Task goal: With respect to the word "font", report how many lines of the following listing include it. Give nothing but the number.

Data shown:
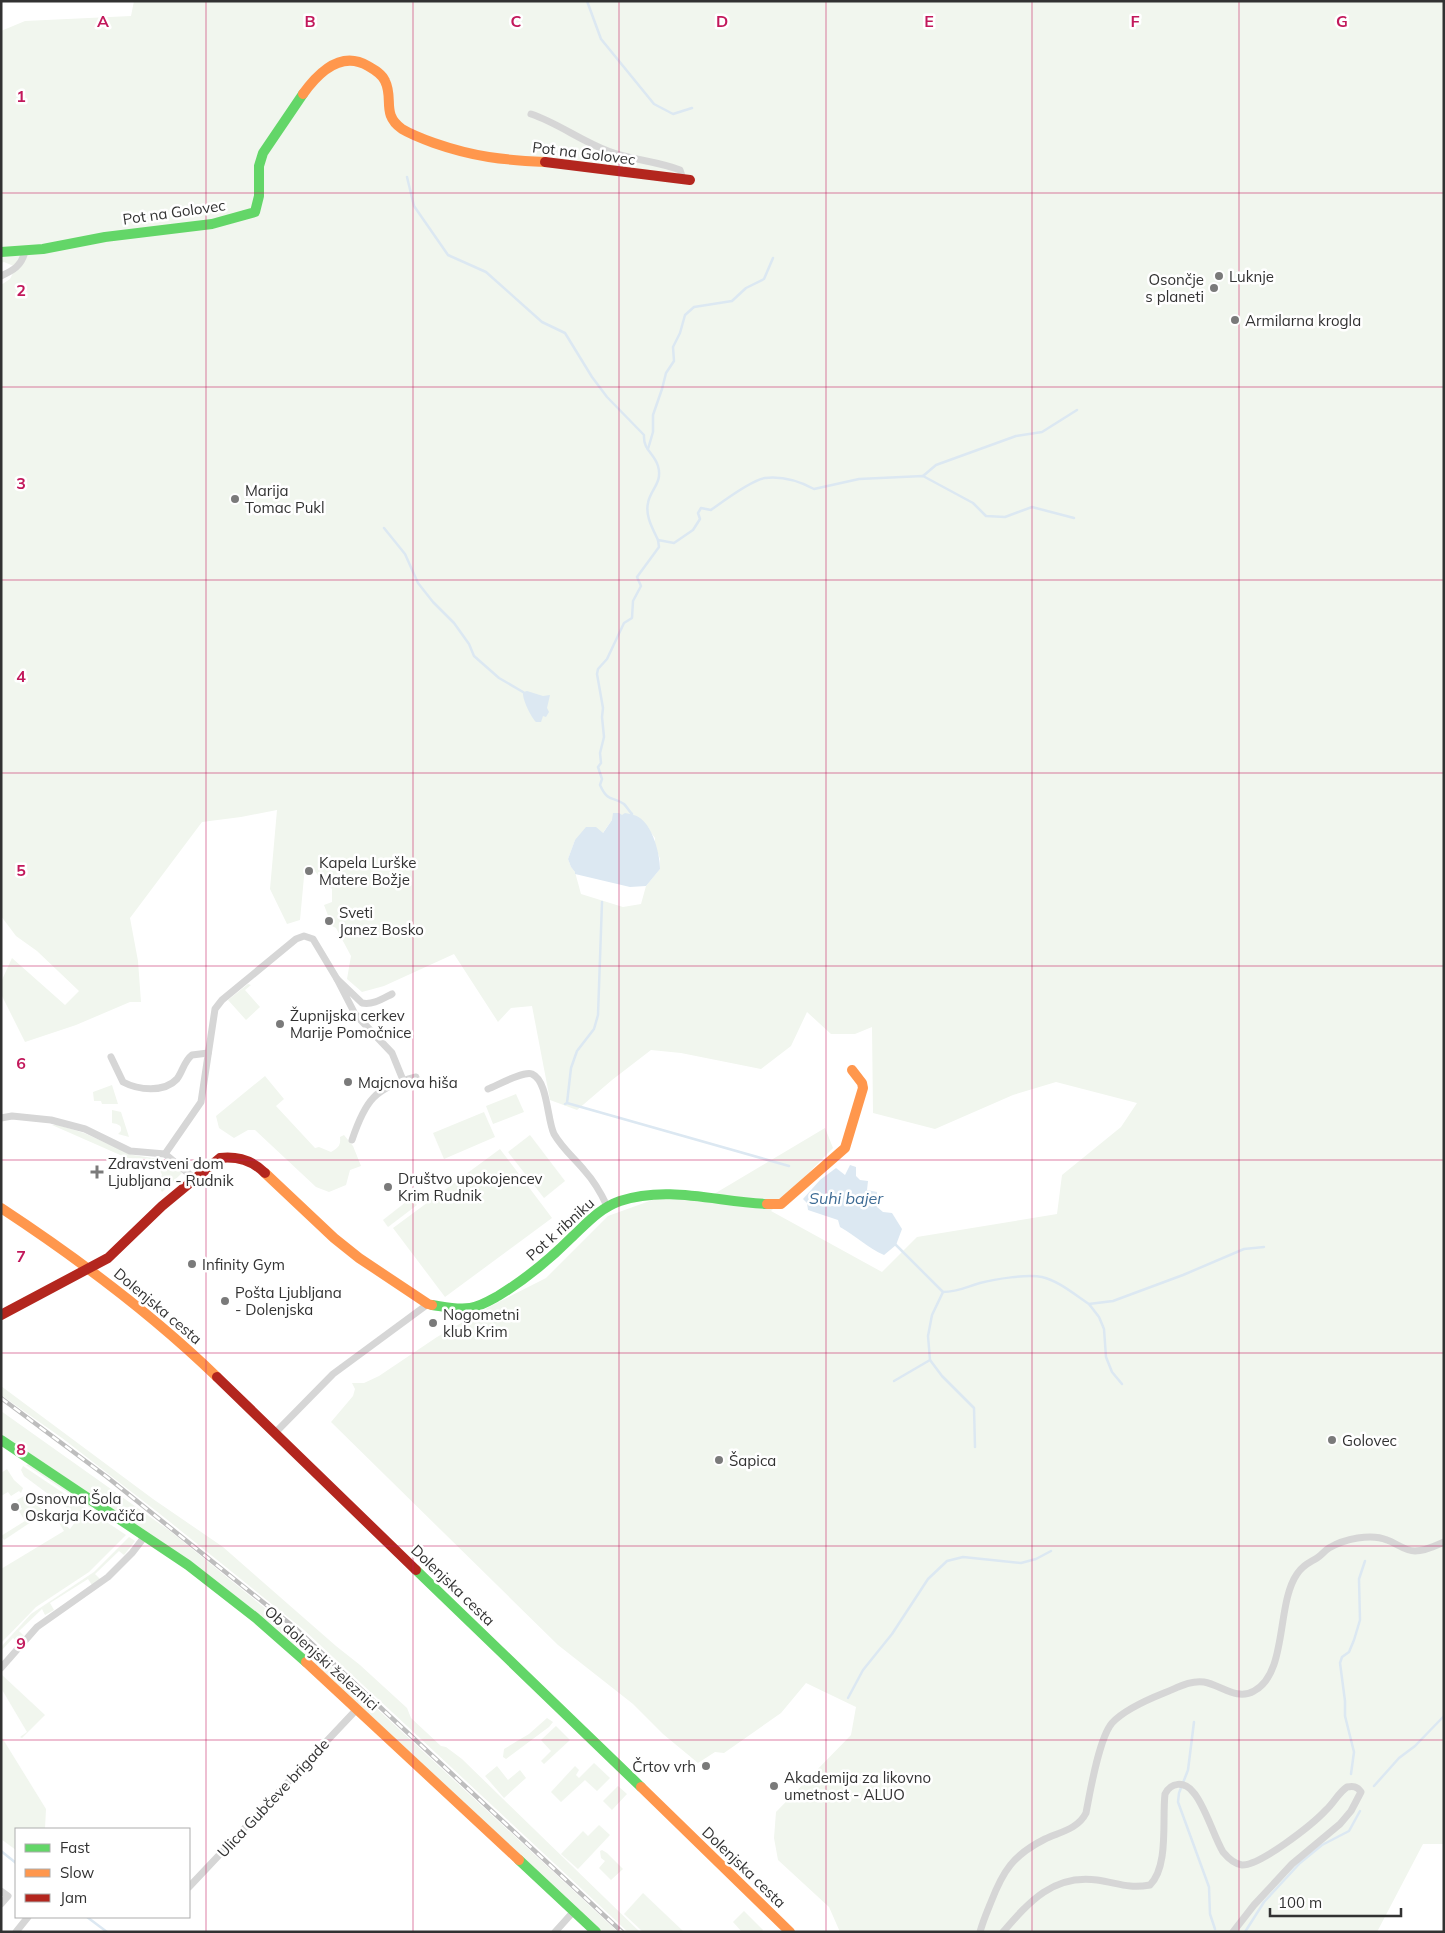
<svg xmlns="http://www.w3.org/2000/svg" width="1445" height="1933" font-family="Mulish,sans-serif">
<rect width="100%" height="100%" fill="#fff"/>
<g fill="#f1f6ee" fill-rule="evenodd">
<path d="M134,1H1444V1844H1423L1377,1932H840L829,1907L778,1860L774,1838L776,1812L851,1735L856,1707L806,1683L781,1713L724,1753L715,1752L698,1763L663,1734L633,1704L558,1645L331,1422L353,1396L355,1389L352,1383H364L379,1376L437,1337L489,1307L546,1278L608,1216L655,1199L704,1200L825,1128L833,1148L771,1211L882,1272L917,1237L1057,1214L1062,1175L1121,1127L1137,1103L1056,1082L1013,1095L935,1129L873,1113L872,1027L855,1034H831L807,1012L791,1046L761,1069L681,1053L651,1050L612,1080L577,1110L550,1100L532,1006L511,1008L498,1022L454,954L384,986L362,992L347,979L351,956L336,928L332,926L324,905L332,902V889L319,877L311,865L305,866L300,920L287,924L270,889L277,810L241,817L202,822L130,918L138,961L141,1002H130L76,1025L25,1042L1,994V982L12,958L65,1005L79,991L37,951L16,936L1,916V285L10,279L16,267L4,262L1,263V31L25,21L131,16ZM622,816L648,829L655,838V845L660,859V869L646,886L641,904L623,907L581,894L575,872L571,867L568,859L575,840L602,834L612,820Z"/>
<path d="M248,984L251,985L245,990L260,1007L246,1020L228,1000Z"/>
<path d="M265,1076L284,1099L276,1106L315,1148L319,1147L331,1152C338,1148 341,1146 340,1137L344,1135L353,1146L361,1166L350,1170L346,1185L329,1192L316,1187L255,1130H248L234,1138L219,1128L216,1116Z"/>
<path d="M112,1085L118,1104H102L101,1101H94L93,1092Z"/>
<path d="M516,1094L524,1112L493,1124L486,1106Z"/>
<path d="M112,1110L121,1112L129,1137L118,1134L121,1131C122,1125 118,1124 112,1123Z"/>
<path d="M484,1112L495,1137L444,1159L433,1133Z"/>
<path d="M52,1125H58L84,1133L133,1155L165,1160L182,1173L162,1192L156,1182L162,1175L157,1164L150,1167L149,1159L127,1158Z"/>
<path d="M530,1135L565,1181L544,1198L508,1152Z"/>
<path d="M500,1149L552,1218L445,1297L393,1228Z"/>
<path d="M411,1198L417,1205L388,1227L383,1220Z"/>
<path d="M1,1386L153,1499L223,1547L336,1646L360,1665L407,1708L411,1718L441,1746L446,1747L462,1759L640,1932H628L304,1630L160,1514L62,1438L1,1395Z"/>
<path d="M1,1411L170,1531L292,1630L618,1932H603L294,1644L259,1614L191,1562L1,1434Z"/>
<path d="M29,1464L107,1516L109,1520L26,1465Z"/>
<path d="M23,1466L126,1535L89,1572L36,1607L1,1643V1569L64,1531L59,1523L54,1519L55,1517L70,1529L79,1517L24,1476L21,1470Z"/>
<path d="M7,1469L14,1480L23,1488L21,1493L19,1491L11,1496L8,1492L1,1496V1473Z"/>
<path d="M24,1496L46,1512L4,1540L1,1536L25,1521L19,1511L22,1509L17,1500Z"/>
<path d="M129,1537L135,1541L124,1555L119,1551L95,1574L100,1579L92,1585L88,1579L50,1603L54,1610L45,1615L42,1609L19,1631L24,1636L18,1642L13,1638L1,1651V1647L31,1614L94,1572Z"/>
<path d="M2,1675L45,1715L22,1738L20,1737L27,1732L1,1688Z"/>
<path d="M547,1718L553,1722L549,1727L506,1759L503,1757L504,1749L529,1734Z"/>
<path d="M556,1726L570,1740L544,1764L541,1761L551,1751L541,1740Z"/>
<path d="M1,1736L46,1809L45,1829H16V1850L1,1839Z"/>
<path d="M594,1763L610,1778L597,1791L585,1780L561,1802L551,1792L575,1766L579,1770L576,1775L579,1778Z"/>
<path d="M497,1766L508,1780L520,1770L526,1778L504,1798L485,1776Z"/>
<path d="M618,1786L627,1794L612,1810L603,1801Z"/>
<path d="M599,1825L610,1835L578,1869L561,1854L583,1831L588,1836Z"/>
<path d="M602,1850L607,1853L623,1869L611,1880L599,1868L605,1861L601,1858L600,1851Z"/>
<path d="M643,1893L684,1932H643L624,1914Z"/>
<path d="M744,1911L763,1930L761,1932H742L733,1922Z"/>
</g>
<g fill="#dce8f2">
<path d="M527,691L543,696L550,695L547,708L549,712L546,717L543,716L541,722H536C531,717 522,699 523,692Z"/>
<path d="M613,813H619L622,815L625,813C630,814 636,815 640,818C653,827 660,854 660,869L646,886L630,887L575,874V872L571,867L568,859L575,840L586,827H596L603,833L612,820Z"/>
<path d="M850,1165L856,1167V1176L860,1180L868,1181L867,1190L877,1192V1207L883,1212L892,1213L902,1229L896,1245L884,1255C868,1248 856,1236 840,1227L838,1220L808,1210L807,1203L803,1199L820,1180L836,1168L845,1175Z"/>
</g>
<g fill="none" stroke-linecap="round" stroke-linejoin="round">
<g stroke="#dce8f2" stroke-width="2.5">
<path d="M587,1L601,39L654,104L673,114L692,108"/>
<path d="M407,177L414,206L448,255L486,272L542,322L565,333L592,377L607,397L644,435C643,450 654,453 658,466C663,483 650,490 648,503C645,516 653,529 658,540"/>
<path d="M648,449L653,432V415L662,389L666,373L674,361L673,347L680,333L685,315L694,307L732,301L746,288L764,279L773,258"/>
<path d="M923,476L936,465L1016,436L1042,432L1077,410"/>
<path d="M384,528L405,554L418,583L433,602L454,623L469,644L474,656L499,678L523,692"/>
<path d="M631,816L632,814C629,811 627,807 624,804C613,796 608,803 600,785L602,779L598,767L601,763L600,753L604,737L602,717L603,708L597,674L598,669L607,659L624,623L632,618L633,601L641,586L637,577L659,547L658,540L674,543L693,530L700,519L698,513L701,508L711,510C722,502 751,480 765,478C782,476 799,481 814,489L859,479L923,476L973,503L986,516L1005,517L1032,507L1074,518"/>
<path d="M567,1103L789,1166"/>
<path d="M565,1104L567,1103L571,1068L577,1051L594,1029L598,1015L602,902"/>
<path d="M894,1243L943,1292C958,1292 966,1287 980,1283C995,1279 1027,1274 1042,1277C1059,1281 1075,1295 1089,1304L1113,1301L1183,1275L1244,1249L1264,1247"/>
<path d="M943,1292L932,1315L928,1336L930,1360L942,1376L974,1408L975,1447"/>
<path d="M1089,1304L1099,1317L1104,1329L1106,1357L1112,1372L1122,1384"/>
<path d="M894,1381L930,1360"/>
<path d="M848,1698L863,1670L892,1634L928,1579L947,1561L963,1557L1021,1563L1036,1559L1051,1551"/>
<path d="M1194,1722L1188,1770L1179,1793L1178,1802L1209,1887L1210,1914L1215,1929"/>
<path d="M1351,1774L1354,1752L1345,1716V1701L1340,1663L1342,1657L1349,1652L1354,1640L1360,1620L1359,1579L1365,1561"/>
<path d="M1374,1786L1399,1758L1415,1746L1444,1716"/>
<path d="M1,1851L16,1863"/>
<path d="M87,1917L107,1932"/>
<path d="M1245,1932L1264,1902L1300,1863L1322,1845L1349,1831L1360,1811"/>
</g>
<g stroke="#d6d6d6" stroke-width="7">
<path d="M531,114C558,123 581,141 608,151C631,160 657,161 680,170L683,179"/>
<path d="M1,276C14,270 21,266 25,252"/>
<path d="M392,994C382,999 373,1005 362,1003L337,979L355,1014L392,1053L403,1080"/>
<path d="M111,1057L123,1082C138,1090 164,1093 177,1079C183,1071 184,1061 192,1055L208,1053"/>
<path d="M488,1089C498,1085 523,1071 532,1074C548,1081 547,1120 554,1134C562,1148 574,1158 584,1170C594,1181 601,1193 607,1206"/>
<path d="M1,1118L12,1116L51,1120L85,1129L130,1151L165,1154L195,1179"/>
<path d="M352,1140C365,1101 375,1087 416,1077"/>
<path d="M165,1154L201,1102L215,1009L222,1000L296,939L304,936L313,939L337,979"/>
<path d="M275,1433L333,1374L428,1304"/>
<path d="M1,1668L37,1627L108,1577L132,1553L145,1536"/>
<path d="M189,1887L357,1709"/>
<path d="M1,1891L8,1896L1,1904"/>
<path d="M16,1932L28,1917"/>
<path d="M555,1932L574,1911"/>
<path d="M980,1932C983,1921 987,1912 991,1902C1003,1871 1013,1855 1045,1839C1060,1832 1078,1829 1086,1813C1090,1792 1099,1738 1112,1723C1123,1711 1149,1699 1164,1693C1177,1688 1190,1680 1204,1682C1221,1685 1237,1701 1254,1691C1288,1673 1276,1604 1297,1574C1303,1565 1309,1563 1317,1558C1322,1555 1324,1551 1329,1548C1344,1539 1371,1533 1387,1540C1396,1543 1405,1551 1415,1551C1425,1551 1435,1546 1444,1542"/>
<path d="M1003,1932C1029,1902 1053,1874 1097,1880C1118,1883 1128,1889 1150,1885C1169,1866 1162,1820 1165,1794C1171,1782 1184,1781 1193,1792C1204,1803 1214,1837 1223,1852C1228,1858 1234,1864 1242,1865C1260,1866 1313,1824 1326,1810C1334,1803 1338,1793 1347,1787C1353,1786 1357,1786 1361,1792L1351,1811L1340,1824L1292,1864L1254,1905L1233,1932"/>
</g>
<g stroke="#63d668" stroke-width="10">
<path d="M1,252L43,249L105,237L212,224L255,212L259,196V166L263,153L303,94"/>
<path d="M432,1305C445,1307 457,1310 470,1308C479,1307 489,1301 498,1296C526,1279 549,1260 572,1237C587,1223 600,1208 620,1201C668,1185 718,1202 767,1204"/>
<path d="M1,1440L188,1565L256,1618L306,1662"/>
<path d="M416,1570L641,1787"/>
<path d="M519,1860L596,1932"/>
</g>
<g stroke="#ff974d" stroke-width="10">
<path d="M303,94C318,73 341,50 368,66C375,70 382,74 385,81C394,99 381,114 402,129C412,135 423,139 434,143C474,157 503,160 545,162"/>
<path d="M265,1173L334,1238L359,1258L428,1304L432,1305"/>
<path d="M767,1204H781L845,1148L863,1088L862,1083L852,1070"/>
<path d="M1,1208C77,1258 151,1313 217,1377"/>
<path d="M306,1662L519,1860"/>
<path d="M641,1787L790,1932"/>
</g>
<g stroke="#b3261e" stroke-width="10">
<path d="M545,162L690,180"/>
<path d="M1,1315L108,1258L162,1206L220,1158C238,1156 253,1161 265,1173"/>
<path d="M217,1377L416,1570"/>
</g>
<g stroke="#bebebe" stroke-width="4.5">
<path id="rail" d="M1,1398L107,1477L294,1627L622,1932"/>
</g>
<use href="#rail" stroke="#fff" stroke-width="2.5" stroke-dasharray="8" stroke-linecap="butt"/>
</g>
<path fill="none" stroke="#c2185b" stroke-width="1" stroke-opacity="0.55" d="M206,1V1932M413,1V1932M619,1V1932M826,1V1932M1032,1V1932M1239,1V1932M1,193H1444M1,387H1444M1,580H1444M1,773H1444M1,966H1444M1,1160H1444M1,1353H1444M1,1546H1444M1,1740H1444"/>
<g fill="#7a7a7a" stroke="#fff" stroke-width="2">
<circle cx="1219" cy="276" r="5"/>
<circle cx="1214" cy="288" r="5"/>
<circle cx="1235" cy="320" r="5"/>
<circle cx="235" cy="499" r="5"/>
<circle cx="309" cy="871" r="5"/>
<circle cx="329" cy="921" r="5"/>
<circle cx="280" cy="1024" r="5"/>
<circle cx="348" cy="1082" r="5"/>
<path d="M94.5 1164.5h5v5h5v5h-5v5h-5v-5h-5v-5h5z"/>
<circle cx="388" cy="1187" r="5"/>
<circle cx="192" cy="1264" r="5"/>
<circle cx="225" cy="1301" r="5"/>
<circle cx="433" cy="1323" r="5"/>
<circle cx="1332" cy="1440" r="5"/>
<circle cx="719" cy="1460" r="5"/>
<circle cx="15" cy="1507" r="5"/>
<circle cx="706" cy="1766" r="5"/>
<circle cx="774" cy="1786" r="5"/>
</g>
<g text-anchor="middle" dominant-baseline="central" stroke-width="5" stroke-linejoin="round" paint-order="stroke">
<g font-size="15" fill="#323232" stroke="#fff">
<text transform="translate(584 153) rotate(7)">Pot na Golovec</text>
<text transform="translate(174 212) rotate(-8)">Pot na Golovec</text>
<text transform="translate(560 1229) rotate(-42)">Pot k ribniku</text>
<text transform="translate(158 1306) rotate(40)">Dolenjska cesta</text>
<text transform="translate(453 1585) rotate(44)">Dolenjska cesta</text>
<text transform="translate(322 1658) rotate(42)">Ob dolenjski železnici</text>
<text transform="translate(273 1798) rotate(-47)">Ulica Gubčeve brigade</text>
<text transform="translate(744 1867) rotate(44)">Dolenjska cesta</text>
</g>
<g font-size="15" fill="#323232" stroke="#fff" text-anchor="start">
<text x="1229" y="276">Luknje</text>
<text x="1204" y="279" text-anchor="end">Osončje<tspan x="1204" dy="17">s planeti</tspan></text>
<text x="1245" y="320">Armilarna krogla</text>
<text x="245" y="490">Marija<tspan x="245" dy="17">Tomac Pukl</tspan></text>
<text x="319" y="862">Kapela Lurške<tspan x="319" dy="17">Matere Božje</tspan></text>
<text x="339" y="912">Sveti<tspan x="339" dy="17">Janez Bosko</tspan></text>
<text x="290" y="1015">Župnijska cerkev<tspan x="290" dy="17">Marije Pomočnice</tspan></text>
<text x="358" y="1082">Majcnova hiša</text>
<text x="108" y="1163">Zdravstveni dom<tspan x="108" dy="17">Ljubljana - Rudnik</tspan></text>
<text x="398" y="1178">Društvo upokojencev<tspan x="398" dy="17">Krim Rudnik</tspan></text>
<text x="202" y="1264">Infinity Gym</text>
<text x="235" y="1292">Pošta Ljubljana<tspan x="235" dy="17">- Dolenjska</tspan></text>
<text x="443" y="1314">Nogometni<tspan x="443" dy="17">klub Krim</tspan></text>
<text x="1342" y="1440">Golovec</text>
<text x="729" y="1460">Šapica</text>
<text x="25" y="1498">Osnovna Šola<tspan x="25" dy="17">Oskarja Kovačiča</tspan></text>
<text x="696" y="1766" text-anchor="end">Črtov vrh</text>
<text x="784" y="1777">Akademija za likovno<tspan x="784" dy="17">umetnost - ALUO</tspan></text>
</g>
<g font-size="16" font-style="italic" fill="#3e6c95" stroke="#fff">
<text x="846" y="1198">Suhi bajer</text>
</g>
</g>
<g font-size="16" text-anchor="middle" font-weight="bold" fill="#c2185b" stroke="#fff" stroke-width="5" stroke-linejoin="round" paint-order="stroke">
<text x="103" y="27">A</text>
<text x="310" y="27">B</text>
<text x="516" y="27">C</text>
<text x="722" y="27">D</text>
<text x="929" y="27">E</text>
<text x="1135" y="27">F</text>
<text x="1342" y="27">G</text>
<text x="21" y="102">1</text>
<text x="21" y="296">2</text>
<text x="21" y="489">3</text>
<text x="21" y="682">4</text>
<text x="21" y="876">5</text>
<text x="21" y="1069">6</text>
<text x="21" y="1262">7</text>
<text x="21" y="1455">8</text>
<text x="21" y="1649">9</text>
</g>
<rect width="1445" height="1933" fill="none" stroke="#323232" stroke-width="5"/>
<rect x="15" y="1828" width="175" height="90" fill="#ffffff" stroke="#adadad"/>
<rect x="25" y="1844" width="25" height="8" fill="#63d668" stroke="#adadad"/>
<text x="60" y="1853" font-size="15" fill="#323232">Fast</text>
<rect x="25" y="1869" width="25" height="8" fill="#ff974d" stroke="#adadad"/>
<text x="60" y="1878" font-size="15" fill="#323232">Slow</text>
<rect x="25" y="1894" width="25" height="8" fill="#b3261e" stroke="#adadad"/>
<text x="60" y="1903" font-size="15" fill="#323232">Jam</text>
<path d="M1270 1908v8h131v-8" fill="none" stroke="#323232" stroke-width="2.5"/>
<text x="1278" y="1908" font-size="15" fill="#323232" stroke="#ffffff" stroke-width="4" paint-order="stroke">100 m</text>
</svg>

Written response: 9